▸ How to complete this task: Below are the records. Reproduce the line that contains "<!-- park labels -->" and every line after it to the end, exactly and alone.

Stored data:
-=-=-

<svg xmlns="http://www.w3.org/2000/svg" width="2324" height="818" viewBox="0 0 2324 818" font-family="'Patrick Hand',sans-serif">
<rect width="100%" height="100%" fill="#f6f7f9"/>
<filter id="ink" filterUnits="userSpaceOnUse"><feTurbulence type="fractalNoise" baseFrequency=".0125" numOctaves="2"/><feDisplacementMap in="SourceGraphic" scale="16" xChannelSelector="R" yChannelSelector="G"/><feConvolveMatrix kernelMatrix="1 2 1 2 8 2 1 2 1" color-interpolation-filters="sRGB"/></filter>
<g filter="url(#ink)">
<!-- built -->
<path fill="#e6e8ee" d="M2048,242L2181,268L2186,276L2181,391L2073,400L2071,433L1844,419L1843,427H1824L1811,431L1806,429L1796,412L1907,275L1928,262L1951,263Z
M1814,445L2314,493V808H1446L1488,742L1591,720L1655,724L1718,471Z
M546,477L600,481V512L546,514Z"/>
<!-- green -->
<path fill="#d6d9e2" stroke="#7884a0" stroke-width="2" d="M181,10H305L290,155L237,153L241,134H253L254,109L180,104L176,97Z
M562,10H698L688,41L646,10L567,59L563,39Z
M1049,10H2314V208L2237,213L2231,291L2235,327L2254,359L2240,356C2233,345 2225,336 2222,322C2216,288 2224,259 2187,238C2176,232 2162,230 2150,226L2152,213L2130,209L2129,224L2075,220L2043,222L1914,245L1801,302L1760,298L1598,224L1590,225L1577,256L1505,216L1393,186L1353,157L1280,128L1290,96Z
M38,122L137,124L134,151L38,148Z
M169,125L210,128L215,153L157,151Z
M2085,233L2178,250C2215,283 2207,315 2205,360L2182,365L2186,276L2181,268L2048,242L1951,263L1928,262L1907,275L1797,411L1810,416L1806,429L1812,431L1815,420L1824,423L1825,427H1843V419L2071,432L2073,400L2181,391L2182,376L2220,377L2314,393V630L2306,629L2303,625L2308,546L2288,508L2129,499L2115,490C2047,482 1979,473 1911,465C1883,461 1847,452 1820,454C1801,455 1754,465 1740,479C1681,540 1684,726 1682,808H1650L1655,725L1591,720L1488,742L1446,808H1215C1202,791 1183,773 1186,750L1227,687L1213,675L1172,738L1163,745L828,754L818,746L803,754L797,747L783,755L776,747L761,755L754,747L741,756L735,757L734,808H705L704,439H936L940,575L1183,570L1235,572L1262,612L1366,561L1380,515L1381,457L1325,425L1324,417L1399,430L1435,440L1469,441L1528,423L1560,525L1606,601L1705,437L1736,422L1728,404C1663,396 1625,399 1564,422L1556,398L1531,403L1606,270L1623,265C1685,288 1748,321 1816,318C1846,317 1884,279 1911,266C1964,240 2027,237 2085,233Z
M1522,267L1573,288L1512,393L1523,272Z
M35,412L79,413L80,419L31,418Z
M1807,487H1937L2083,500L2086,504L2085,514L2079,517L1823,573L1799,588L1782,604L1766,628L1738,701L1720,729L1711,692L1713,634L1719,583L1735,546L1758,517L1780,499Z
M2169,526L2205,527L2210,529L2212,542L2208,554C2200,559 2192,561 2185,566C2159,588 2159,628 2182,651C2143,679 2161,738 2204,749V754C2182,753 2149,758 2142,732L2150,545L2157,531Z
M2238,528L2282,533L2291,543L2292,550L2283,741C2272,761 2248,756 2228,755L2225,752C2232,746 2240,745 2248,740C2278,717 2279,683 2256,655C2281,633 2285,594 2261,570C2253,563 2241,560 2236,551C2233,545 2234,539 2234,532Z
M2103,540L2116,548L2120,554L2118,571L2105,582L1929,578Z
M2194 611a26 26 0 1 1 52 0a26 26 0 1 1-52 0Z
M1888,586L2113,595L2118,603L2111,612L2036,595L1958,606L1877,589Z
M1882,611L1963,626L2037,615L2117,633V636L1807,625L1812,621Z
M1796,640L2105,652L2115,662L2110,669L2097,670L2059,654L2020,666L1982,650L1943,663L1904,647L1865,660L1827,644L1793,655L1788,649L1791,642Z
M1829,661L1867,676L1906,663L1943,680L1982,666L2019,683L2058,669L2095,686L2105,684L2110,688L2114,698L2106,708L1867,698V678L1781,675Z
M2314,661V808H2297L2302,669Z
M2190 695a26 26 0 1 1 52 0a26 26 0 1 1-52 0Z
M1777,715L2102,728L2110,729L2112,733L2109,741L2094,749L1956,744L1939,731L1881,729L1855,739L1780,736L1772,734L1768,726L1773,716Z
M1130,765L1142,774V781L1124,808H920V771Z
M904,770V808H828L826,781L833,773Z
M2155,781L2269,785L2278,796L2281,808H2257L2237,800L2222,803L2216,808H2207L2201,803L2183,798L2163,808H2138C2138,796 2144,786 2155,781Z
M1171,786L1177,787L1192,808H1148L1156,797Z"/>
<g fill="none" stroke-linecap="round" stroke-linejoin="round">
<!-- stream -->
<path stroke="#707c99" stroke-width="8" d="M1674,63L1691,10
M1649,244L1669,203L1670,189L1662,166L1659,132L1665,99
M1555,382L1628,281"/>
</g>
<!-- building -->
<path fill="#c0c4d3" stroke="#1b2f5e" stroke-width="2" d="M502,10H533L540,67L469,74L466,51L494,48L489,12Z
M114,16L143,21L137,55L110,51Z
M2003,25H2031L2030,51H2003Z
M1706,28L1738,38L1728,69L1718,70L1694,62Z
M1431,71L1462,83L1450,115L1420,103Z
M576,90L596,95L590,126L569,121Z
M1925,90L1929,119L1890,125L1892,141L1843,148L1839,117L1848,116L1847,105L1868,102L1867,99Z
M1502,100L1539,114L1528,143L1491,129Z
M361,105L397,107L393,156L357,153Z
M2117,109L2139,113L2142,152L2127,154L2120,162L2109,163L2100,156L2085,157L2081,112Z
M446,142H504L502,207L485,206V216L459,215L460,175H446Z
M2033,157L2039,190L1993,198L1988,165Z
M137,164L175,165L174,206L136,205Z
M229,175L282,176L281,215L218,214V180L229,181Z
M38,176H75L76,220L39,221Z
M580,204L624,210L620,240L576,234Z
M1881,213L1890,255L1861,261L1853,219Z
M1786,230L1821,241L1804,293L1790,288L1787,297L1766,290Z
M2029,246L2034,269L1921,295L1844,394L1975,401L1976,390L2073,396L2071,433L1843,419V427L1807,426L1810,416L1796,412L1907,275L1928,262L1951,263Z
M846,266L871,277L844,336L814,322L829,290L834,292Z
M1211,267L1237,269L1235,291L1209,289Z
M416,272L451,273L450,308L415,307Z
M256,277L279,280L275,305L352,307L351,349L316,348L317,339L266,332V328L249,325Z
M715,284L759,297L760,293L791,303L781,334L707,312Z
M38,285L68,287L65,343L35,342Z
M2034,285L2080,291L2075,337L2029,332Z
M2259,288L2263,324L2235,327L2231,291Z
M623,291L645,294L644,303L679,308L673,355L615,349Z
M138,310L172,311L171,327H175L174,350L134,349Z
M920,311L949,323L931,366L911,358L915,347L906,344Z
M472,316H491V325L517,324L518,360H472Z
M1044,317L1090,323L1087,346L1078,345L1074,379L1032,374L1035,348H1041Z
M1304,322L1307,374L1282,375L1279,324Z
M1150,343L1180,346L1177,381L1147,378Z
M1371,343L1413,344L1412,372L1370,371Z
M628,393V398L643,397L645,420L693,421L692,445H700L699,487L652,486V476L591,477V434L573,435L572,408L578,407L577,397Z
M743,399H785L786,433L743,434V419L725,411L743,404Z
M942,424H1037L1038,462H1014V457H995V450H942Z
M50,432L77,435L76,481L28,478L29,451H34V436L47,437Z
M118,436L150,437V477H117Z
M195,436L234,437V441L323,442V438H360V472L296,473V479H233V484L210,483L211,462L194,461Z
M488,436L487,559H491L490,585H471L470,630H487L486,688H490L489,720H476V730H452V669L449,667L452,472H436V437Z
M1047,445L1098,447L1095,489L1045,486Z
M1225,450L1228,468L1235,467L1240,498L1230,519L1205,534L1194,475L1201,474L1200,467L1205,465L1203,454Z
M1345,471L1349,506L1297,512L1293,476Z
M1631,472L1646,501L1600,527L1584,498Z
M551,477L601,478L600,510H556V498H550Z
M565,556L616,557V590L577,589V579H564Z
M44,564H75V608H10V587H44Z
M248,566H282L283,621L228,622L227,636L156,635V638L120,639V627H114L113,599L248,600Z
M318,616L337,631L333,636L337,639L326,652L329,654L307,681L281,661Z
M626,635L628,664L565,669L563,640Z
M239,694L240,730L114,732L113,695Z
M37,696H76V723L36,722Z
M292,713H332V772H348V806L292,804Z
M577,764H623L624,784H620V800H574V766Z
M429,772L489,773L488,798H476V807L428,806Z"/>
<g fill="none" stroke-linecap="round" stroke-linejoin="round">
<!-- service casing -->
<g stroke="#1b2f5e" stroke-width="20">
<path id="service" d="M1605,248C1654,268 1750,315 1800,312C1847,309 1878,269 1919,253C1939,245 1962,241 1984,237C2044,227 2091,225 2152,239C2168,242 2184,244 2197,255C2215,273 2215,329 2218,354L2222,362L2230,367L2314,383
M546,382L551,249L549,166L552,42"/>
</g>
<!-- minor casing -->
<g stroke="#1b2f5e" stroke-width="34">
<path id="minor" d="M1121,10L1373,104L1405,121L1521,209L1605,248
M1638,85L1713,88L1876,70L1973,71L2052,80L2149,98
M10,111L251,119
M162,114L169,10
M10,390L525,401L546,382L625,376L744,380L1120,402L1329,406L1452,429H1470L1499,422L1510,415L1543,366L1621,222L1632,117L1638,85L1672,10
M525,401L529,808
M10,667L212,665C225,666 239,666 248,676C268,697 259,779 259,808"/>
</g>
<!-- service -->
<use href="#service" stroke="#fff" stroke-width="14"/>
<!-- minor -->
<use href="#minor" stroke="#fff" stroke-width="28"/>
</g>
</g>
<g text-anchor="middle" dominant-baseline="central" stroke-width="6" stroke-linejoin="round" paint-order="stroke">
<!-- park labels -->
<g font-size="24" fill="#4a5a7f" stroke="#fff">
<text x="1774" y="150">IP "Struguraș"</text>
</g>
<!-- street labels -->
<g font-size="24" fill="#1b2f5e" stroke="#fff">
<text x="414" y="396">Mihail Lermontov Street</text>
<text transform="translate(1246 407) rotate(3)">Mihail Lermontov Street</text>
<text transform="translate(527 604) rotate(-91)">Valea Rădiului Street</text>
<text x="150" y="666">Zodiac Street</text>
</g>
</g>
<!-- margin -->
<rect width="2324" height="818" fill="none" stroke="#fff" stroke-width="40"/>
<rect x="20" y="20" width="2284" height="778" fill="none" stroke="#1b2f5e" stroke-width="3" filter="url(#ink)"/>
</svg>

-=-=-

▸ Answer space:
<!-- park labels -->
<g font-size="24" fill="#4a5a7f" stroke="#fff">
<text x="1774" y="150">IP "Struguraș"</text>
</g>
<!-- street labels -->
<g font-size="24" fill="#1b2f5e" stroke="#fff">
<text x="414" y="396">Mihail Lermontov Street</text>
<text transform="translate(1246 407) rotate(3)">Mihail Lermontov Street</text>
<text transform="translate(527 604) rotate(-91)">Valea Rădiului Street</text>
<text x="150" y="666">Zodiac Street</text>
</g>
</g>
<!-- margin -->
<rect width="2324" height="818" fill="none" stroke="#fff" stroke-width="40"/>
<rect x="20" y="20" width="2284" height="778" fill="none" stroke="#1b2f5e" stroke-width="3" filter="url(#ink)"/>
</svg>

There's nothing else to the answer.